What this task involves - Could you find each line of the data below that contains the word "beamer" and copy those lines?

Information supplied -
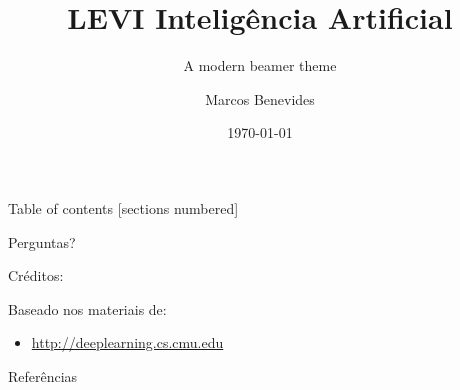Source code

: \documentclass[10pt]{beamer}
\title{LEVI \- Inteligência Artificial}
\subtitle{A modern beamer theme}
\date{\today}
\author{Marcos Benevides}
\institute{Universidade Federal do Maranhão}
\theoremstyle{definition}
\begin{document}
\maketitle

\begin{frame}{Table of contents}
  [sections numbered]
  \tableofcontents%
\end{frame}








{
\begin{frame}[standout]
  Perguntas?
\end{frame}
}

\begin{frame}{Créditos:}

  Baseado nos materiais de:
  \begin{itemize}
    \item \href{http://deeplearning.cs.cmu.edu/}{http://deeplearning.cs.cmu.edu}
  \end{itemize}

\end{frame}


\begin{frame}[allowframebreaks]{Referências}

  
  

\end{frame}
\end{document}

Your response -
: \documentclass[10pt]{beamer}
\subtitle{A modern beamer theme}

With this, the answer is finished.